MELISSA BLOCK, host:
From NPR News, this is ALL THINGS CONSIDERED. I'm Melissa Block.
ROBERT SIEGEL, host:
And I'm Robert Siegel.
Today, Connecticut became the first state to sue the federal government over No Child Left Behind. It is the most serious challenge so far for the three-year-old education law, which was a major domestic priority in President Bush's first term.
BLOCK: No Child Left Behind was the federal government's broadest expansion into the public schools in a generation. Many states have chaffed at the law's restrictions and at what they say is too little funding from Washington.
SIEGEL: In a moment, we'll hear about the states' concerns from NPR's Claudio Sanchez. First, Diane Orson of member station WNPR has details of today's lawsuit in Connecticut.
DIANE ORSON reporting:
The dispute centers on testing requirements under No Child Left Behind. Students in Connecticut have been tested in grades four, six, eight and 10 for two decades, and state officials say the accountability program has worked. Connecticut students consistently rank near the top of the nation in academic performance.

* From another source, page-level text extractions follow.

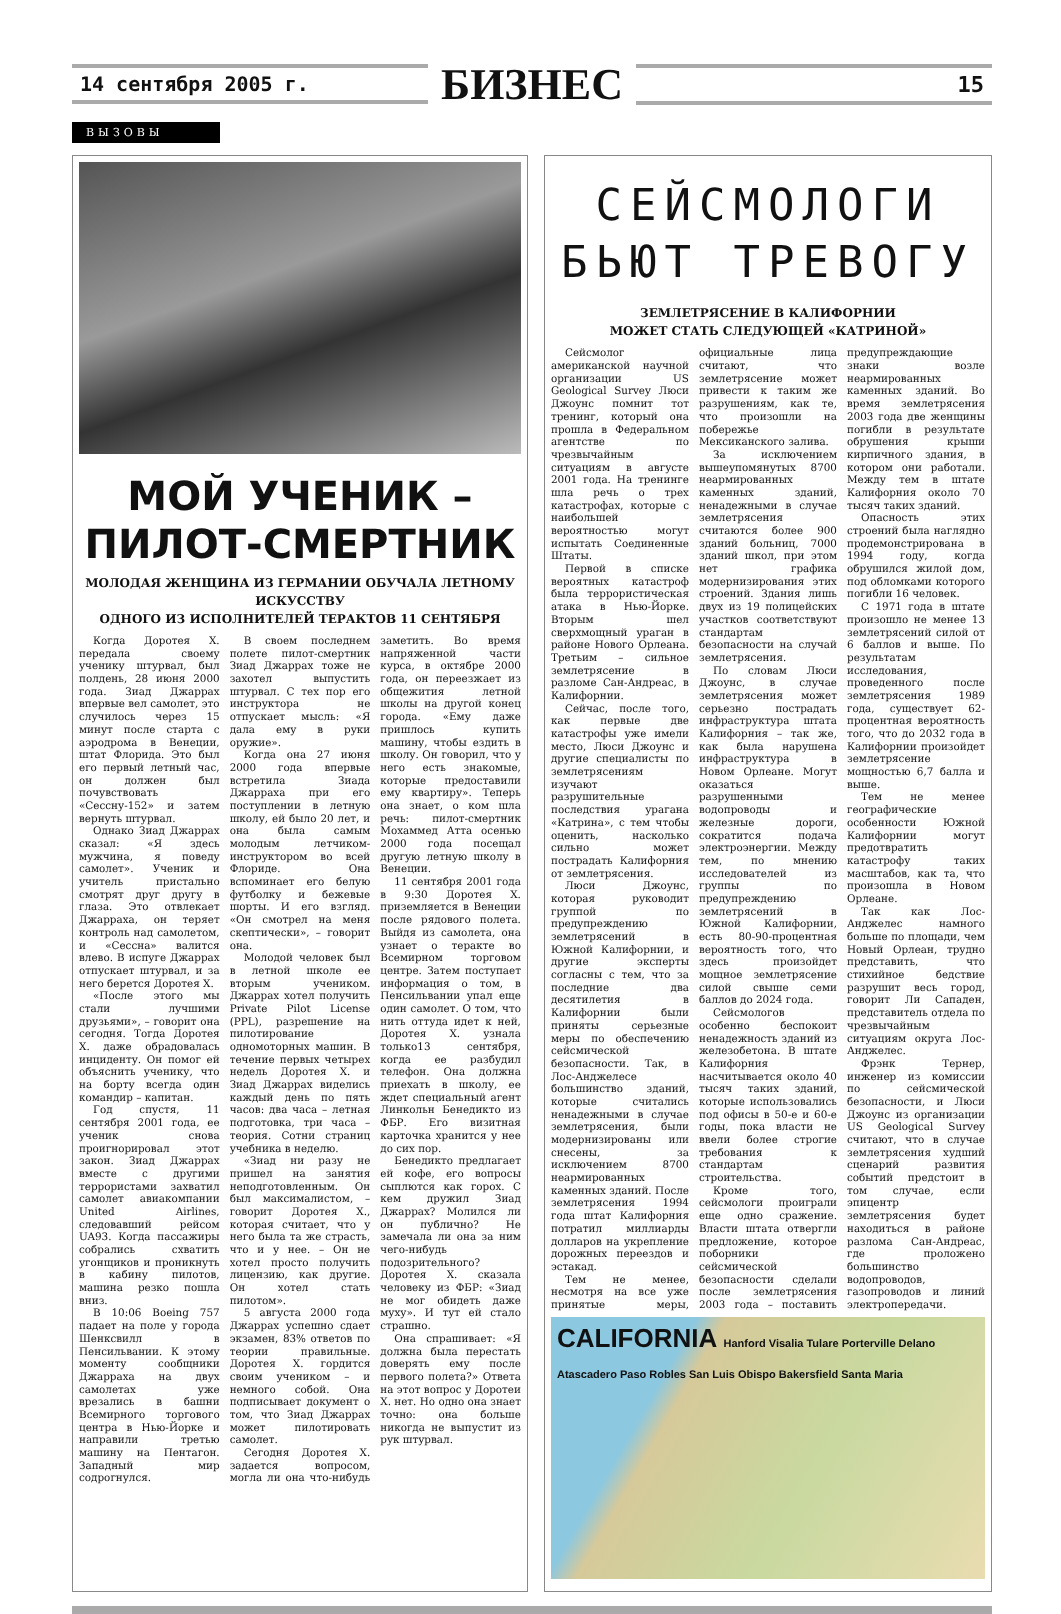14 сентября 2005 г.
БИЗНЕС
15
ВЫЗОВЫ
МОЙ УЧЕНИК –
ПИЛОТ-СМЕРТНИК
МОЛОДАЯ ЖЕНЩИНА ИЗ ГЕРМАНИИ ОБУЧАЛА ЛЕТНОМУ ИСКУССТВУ
ОДНОГО ИЗ ИСПОЛНИТЕЛЕЙ ТЕРАКТОВ 11 СЕНТЯБРЯ
Когда Доротея Х. передала своему ученику штурвал, был полдень, 28 июня 2000 года. Зиад Джаррах впервые вел самолет, это случилось через 15 минут после старта с аэродрома в Венеции, штат Флорида. Это был его первый летный час, он должен был почувствовать «Сессну-152» и затем вернуть штурвал.
Однако Зиад Джаррах сказал: «Я здесь мужчина, я поведу самолет». Ученик и учитель пристально смотрят друг другу в глаза. Это отвлекает Джарраха, он теряет контроль над самолетом, и «Сессна» валится влево. В испуге Джаррах отпускает штурвал, и за него берется Доротея Х.
«После этого мы стали лучшими друзьями», – говорит она сегодня. Тогда Доротея Х. даже обрадовалась инциденту. Он помог ей объяснить ученику, что на борту всегда один командир – капитан.
Год спустя, 11 сентября 2001 года, ее ученик снова проигнорировал этот закон. Зиад Джаррах вместе с другими террористами захватил самолет авиакомпании United Airlines, следовавший рейсом UA93. Когда пассажиры собрались схватить угонщиков и проникнуть в кабину пилотов, машина резко пошла вниз.
В 10:06 Boeing 757 падает на поле у города Шенксвилл в Пенсильвании. К этому моменту сообщники Джарраха на двух самолетах уже врезались в башни Всемирного торгового центра в Нью-Йорке и направили третью машину на Пентагон. Западный мир содрогнулся.
В своем последнем полете пилот-смертник Зиад Джаррах тоже не захотел выпустить штурвал. С тех пор его инструктора не отпускает мысль: «Я дала ему в руки оружие».
Когда она 27 июня 2000 года впервые встретила Зиада Джарраха при его поступлении в летную школу, ей было 20 лет, и она была самым молодым летчиком-инструктором во всей Флориде. Она вспоминает его белую футболку и бежевые шорты. И его взгляд. «Он смотрел на меня скептически», – говорит она.
Молодой человек был в летной школе ее вторым учеником. Джаррах хотел получить Private Pilot License (PPL), разрешение на пилотирование одномоторных машин. В течение первых четырех недель Доротея Х. и Зиад Джаррах виделись каждый день по пять часов: два часа – летная подготовка, три часа – теория. Сотни страниц учебника в неделю.
«Зиад ни разу не пришел на занятия неподготовленным. Он был максималистом, – говорит Доротея Х., которая считает, что у него была та же страсть, что и у нее. – Он не хотел просто получить лицензию, как другие. Он хотел стать пилотом».
5 августа 2000 года Джаррах успешно сдает экзамен, 83% ответов по теории правильные. Доротея Х. гордится своим учеником – и немного собой. Она подписывает документ о том, что Зиад Джаррах может пилотировать самолет.
Сегодня Доротея Х. задается вопросом, могла ли она что-нибудь заметить. Во время напряженной части курса, в октябре 2000 года, он переезжает из общежития летной школы на другой конец города. «Ему даже пришлось купить машину, чтобы ездить в школу. Он говорил, что у него есть знакомые, которые предоставили ему квартиру». Теперь она знает, о ком шла речь: пилот-смертник Мохаммед Атта осенью 2000 года посещал другую летную школу в Венеции.
11 сентября 2001 года в 9:30 Доротея Х. приземляется в Венеции после рядового полета. Выйдя из самолета, она узнает о теракте во Всемирном торговом центре. Затем поступает информация о том, в Пенсильвании упал еще один самолет. О том, что нить оттуда идет к ней, Доротея Х. узнала только13 сентября, когда ее разбудил телефон. Она должна приехать в школу, ее ждет специальный агент Линкольн Бенедикто из ФБР. Его визитная карточка хранится у нее до сих пор.
Бенедикто предлагает ей кофе, его вопросы сыплются как горох. С кем дружил Зиад Джаррах? Молился ли он публично? Не замечала ли она за ним чего-нибудь подозрительного? Доротея Х. сказала человеку из ФБР: «Зиад не мог обидеть даже муху». И тут ей стало страшно.
Она спрашивает: «Я должна была перестать доверять ему после первого полета?» Ответа на этот вопрос у Доротеи Х. нет. Но одно она знает точно: она больше никогда не выпустит из рук штурвал.
СЕЙСМОЛОГИ
БЬЮТ ТРЕВОГУ
ЗЕМЛЕТРЯСЕНИЕ В КАЛИФОРНИИ
МОЖЕТ СТАТЬ СЛЕДУЮЩЕЙ «КАТРИНОЙ»
Сейсмолог американской научной организации US Geological Survey Люси Джоунс помнит тот тренинг, который она прошла в Федеральном агентстве по чрезвычайным ситуациям в августе 2001 года. На тренинге шла речь о трех катастрофах, которые с наибольшей вероятностью могут испытать Соединенные Штаты.
Первой в списке вероятных катастроф была террористическая атака в Нью-Йорке. Вторым шел сверхмощный ураган в районе Нового Орлеана. Третьим – сильное землетрясение в разломе Сан-Андреас, в Калифорнии.
Сейчас, после того, как первые две катастрофы уже имели место, Люси Джоунс и другие специалисты по землетрясениям изучают разрушительные последствия урагана «Катрина», с тем чтобы оценить, насколько сильно может пострадать Калифорния от землетрясения.
Люси Джоунс, которая руководит группой по предупреждению землетрясений в Южной Калифорнии, и другие эксперты согласны с тем, что за последние два десятилетия в Калифорнии были приняты серьезные меры по обеспечению сейсмической безопасности. Так, в Лос-Анджелесе большинство зданий, которые считались ненадежными в случае землетрясения, были модернизированы или снесены, за исключением 8700 неармированных каменных зданий. После землетрясения 1994 года штат Калифорния потратил миллиарды долларов на укрепление дорожных переездов и эстакад.
Тем не менее, несмотря на все уже принятые меры, официальные лица считают, что землетрясение может привести к таким же разрушениям, как те, что произошли на побережье Мексиканского залива.
За исключением вышеупомянутых 8700 неармированных каменных зданий, ненадежными в случае землетрясения считаются более 900 зданий больниц, 7000 зданий школ, при этом нет графика модернизирования этих строений. Здания лишь двух из 19 полицейских участков соответствуют стандартам безопасности на случай землетрясения.
По словам Люси Джоунс, в случае землетрясения может серьезно пострадать инфраструктура штата Калифорния – так же, как была нарушена инфраструктура в Новом Орлеане. Могут оказаться разрушенными водопроводы и железные дороги, сократится подача электроэнергии. Между тем, по мнению исследователей из группы по предупреждению землетрясений в Южной Калифорнии, есть 80-90-процентная вероятность того, что здесь произойдет мощное землетрясение силой свыше семи баллов до 2024 года.
Сейсмологов особенно беспокоит ненадежность зданий из железобетона. В штате Калифорния насчитывается около 40 тысяч таких зданий, которые использовались под офисы в 50-е и 60-е годы, пока власти не ввели более строгие требования к стандартам строительства.
Кроме того, сейсмологи проиграли еще одно сражение. Власти штата отвергли предложение, которое поборники сейсмической безопасности сделали после землетрясения 2003 года – поставить предупреждающие знаки возле неармированных каменных зданий. Во время землетрясения 2003 года две женщины погибли в результате обрушения крыши кирпичного здания, в котором они работали. Между тем в штате Калифорния около 70 тысяч таких зданий.
Опасность этих строений была наглядно продемонстрирована в 1994 году, когда обрушился жилой дом, под обломками которого погибли 16 человек.
С 1971 года в штате произошло не менее 13 землетрясений силой от 6 баллов и выше. По результатам исследования, проведенного после землетрясения 1989 года, существует 62-процентная вероятность того, что до 2032 года в Калифорнии произойдет землетрясение мощностью 6,7 балла и выше.
Тем не менее географические особенности Южной Калифорнии могут предотвратить катастрофу таких масштабов, как та, что произошла в Новом Орлеане.
Так как Лос-Анджелес намного больше по площади, чем Новый Орлеан, трудно представить, что стихийное бедствие разрушит весь город, говорит Ли Сападен, представитель отдела по чрезвычайным ситуациям округа Лос-Анджелес.
Фрэнк Тернер, инженер из комиссии по сейсмической безопасности, и Люси Джоунс из организации US Geological Survey считают, что в случае землетрясения худший сценарий развития событий предстоит в том случае, если эпицентр землетрясения будет находиться в районе разлома Сан-Андреас, где проложено большинство водопроводов, газопроводов и линий электропередачи.
CALIFORNIA Hanford Visalia Tulare Porterville Delano Atascadero Paso Robles San Luis Obispo Bakersfield Santa Maria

But beginning this school year, No Child Left Behind requires additional tests in grades three, five and seven. State Attorney General Richard Blumenthal says the law specifically prohibits unfunded mandates, and Washington is illegally forcing Connecticut to spend millions of its own dollars on unnecessary tests.
Mr. RICHARD BLUMENTHAL (Attorney General, Connecticut): Our message today is: Give up the unfunded mandates, or give us the money. Live up to the promise of this law.
ORSON: A cost analysis finds that by 2008, Connecticut will have to pay $41.6 million to implement all the requirements of No Child Left Behind; the federal government disputes that number. But state Education Commissioner Betty Sternberg says the suit's not just about the funding. She says if the state is forced to do more testing, she at least wants control to design tests that help classroom teachers.
Ms. BETTY STERNBERG (Education Commissioner, Connecticut): They're actually telling us to--and I hate to use the word--but `dumb down' our tests, do a less-rigorous test, sort of pull back on the high standards that we've had for 20 years. And I don't think that that is what our citizenry in general would want us to do.
ORSON: But federal officials say the testing requirements in No Child Left Behind are aimed directly at states like Connecticut, where despite educational success there's a huge achievement gap between rich and poor, white and minority students. Education Department spokesperson Susan Aspey.
Ms. SUSAN ASPEY (Education Department Spokesperson): It's unfortunate that the state has chosen to address their achievement gap with a lawsuit that takes attention away from their neediest students. No Child Left Behind, at its heart, is designed to close the achievement gap and raise student achievement for all students regardless of race or income or background.
ORSON: And Aspey says the federal government has provided more than enough funding to pay for the additional testing.
Ms. ASPEY: The funds have been provided for testing by the federal government, but it appears the state wants to keep the funds without using them as intended and, in other words, their actions would leave half of its students behind.
ORSON: In May, Connecticut's Legislature passed a bill authorizing the lawsuit. Despite some misgivings, Republican Governor Jodi Rell signed it and won strong support from teachers at a union conference last week.
Governor JODI RELL (Republican, Connecticut): While I would prefer--and I've said this before, I would prefer that we continue to work to negotiate to try to get relief from some of the mandates of--obviously under No Child Left Behind. The fact is that each time we've been turned down.
ORSON: John Dinsdale and Michelle Lacone(ph) are both middle school science teachers who attended the conference.
Mr. JOHN DINSDALE (Middle School Science Teacher): Any teacher will tell you that testing is one piece of an evaluation; it's not everything. And for the teachers of Connecticut, the other assessments that they do give a good picture of what a child is capable of.
Ms. MICHELLE LACONE (Middle School Science Teacher): You need to give funding if you're going to be asking for testing every year. I mean, money does not come out of thin air.
ORSON: In New Haven, where nearly 70 percent of the students live at or near the poverty level, the local costs of No Child Left Behind will be another $10 million. New Haven Superintendent Dr. Reggie Mayo calls on Washington to think about its investment in education the same way it thinks about military spending.
Dr. REGGIE MAYO (Superintendent, New Haven): You know, I don't want to say that we're literally in a war. But you know what? Sometimes I like to think about it that way, that we're in the trenches and this is a war. We're really fighting against some tremendous, tremendous odds, and we need more resources in order to get that done.
ORSON: The state's suit isn't the first time the law's been taken to court. The nation's largest teachers' union joined with some school districts to file a suit earlier year. For NPR News, I'm Diane Orson in Hartford.